Euromonitor’s LIM confirmed that the model allows IFBH to focus on marketing and drives “accelerated growth” compared to its peers. CLSA estimates that IFBH will increase revenue by 30% annually over the next two years. Its analyst Sheng said the company may retain its lead in China, where the coconut water market has not been fully utilized. She noted IFBH’s “above average” customer rating on its e-commerce platform, noting that it is appreciated for its high-quality, affordable product.
“When I really dig into it, I’ll give everything…it’s me. No turning around.”
For Pongsakorn, the drinks road has some detours. University of Wisconsin-Whitewater received his undergraduate degree and started working in 2004 at the Suwan Group, a family member, which is interested in textiles and real estate. He started out as a marketing manager for Suwan Spinning and Weaving, and was appointed Managing Director of a family golf course near Bangkok.
In a 2010 MBA study at NYIT, the idea of building his own joint venture took over, and he locked up drinks after seeing a range of brands stocked in supermarkets in the United States. Back home, he set up General Drinks in 2011 to produce a range of juices, and two years later he launched the juices, starting with grape juice infused with aloe vera. He hinged coconut water in 2015 and later introduced a range of vitamin waters under the Vitaday brand, which continues to be retained under general beverages and sold domestically.

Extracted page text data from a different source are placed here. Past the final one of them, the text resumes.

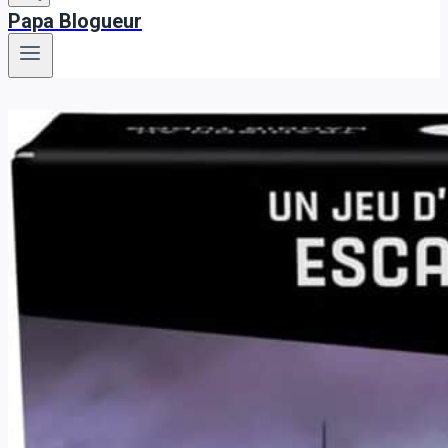
Papa Blogueur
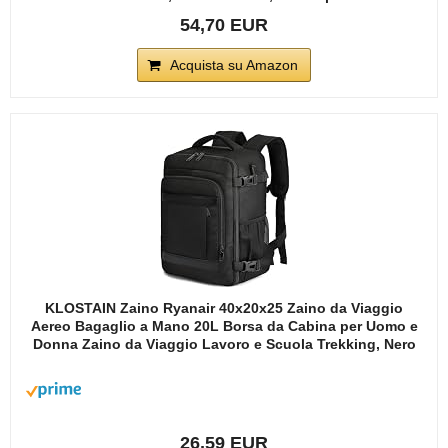
54,70 EUR
Acquista su Amazon
KLOSTAIN Zaino Ryanair 40x20x25 Zaino da Viaggio
Aereo Bagaglio a Mano 20L Borsa da Cabina per Uomo e
Donna Zaino da Viaggio Lavoro e Scuola Trekking, Nero
26,59 EUR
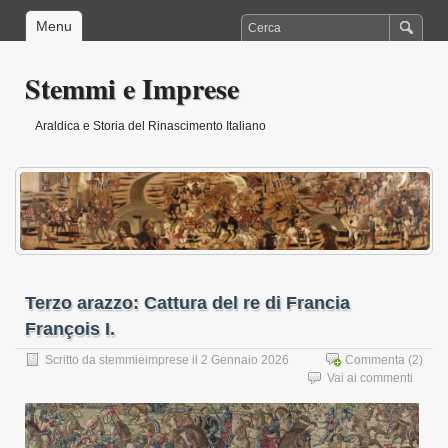
Menu
Stemmi e Imprese
Araldica e Storia del Rinascimento Italiano
Terzo arazzo: Cattura del re di Francia
François I.
Scritto da
stemmieimprese
il 2 Gennaio 2026
Commenta
(2)
Vai ai commenti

During the Covid-19 pandemic, demand for healthy beverages surged, with general beverage efforts striving to increase production to meet production. This prompted Pongsakorn to leave the company’s international business in 2023 and form IFBH. He then expanded his production base by recruiting other contract manufacturers.

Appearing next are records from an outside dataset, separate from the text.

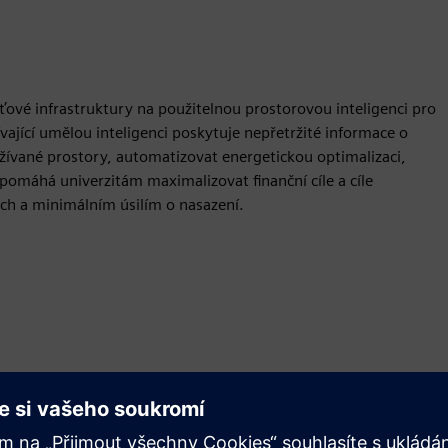
ťové infrastruktury na použitelnou prostorovou inteligenci pro
ající umělou inteligenci poskytuje nepřetržité informace o
žívané prostory, automatizovat energetickou optimalizaci,
pomáhá univerzitám maximalizovat finanční cíle a cíle
ech a minimálním úsilím o nasazení.
Pohyb
Build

IFBH left traces in Shenzhen Bay Park (Shenzhen Park).
IFBH
Looking ahead, Pongsakorn plans to diversify its portfolio beyond coconut water, which contributed nearly 98% of IFBH revenue last year. About 2% of sales come from other beverages, such as juice and Thai milk tea, and the rest comes from plant-based snacks, including coconut crispy rolls, quinoa fries and sun-dried bananas. In addition to introducing new beverages, Pongsakorn has allocated $26 million for potential acquisitions in Asia, healthy beverages, plant-based snacks and alternative protein products in the United States and Australia.
Coconut water is a niche product today that has the potential to become as big as orange juice, and Vita Coco co-founder Michael Kirban once said Forbes. Pongsakorn said it will continue to be his midstream tay pillar, which is in line with his mission to bring his favorite childhood world into the world. “When I really dig deeper, I’ll give it everything,” he said. “That’s me. No turning around.”